Bruce Williamson of Railfuture said: “Welcome to another decade of misery for rail passengers. How on earth is the government going to meet its climate commitments by pricing people off environmentally friendly trains and on to our polluted and congested roads?”

Darren Shirley, the chief executive of the Campaign for Better Transport, said: "Rail passengers are tired of rising fares and broken promises. It’s time for a complete overhaul of the fares system and a fairer way to calculate future level [of fares]."

Meanwhile Shadow Transport Secretary Andy McDonald accused ministers of failing to support public transport or tackle climate change and congestion on the roads. 

The Labour frontbencher added: "Today's average fare increase means ticket prices have risen by 40% since 2010.

"In contrast, rail fares in Germany were cut by 10% yesterday.
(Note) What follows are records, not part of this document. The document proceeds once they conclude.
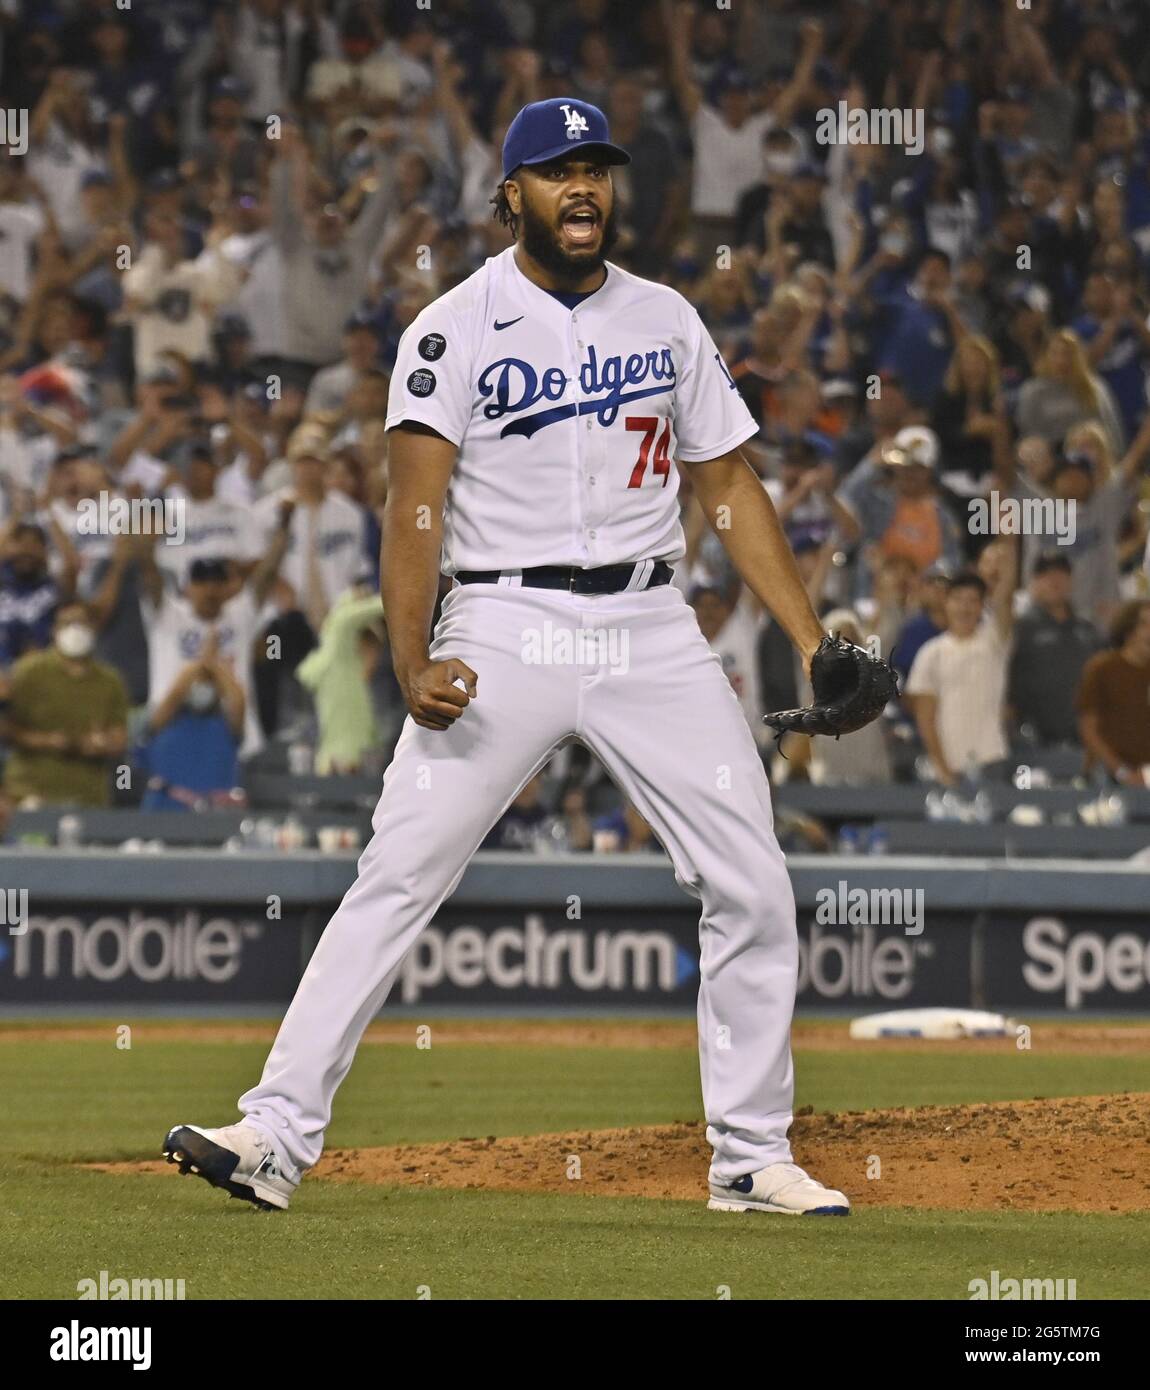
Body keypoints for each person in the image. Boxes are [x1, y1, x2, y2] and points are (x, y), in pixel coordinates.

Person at [164, 96, 876, 1219]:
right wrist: (410, 661)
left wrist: (810, 638)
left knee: (751, 879)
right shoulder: (449, 328)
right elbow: (412, 513)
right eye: (556, 171)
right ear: (512, 195)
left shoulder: (668, 320)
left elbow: (729, 488)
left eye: (595, 167)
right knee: (399, 869)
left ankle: (748, 1153)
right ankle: (274, 1131)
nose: (581, 187)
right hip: (501, 621)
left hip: (651, 623)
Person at [2, 600, 128, 806]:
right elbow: (6, 728)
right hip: (28, 792)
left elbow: (120, 740)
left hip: (88, 796)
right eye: (68, 623)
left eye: (82, 622)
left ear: (94, 628)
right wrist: (47, 741)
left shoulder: (110, 681)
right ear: (54, 630)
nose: (75, 629)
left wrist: (100, 744)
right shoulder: (27, 672)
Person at [906, 554, 1016, 787]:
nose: (964, 607)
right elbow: (925, 716)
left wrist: (1008, 540)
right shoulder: (930, 653)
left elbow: (1006, 597)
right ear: (946, 603)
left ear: (981, 606)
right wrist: (942, 767)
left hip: (991, 758)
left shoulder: (994, 641)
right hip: (949, 765)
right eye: (958, 599)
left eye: (972, 600)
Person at [1008, 554, 1101, 748]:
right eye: (1046, 575)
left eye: (1061, 574)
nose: (1054, 581)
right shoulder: (1019, 629)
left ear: (1071, 581)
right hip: (1033, 740)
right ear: (1033, 583)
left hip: (1084, 739)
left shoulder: (1088, 630)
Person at [1076, 599, 1150, 785]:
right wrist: (1122, 772)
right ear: (1128, 629)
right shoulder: (1102, 667)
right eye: (1144, 624)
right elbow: (1088, 728)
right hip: (1109, 772)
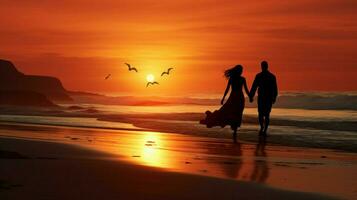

Labour pledged to cut rail fares by 33% to encourage people to get out of their cars and get on the train."

In a bid to stem anger about the rises, Transport Secretary Grant Shapps on Thursday announced plans to trial a new system of "flexible" season tickets that will hand discounts to part-time workers who commute for only three or four days a week.

The move comes ahead of a major review of the rail system by former Royal Mail boss Keith Williams, which is due to report in the coming weeks.

Mr Shapps said: "This Government will improve the railway system to ensure the focus is always on putting passengers first.

"This commitment begins with the launch of innovative fares trials, to help explore the benefits and costs of a clearer, more flexible and fairer fares system."

And Mr Williams said: "The trial launched today will help to shape my recommendations for a fairer, more flexible and modern service, which better reflects the way people want to travel."

The price hikes were meanwhile defended by the Rail Delivery Group, the umbrella group for Britain's train companies.

The organisation's director of nations and regions, Robert Nisbet, said: "We know that no-one wants to pay more to travel, and rail companies have, for the third year in a row, held average fare increases below inflation while continuing to deliver investment in new trains and extra services that will improve journeys for customers."

Mr Nisbet said 1,000 extra weekly services and 1,000 more carriages would be added to Britain's rail feet in 2020.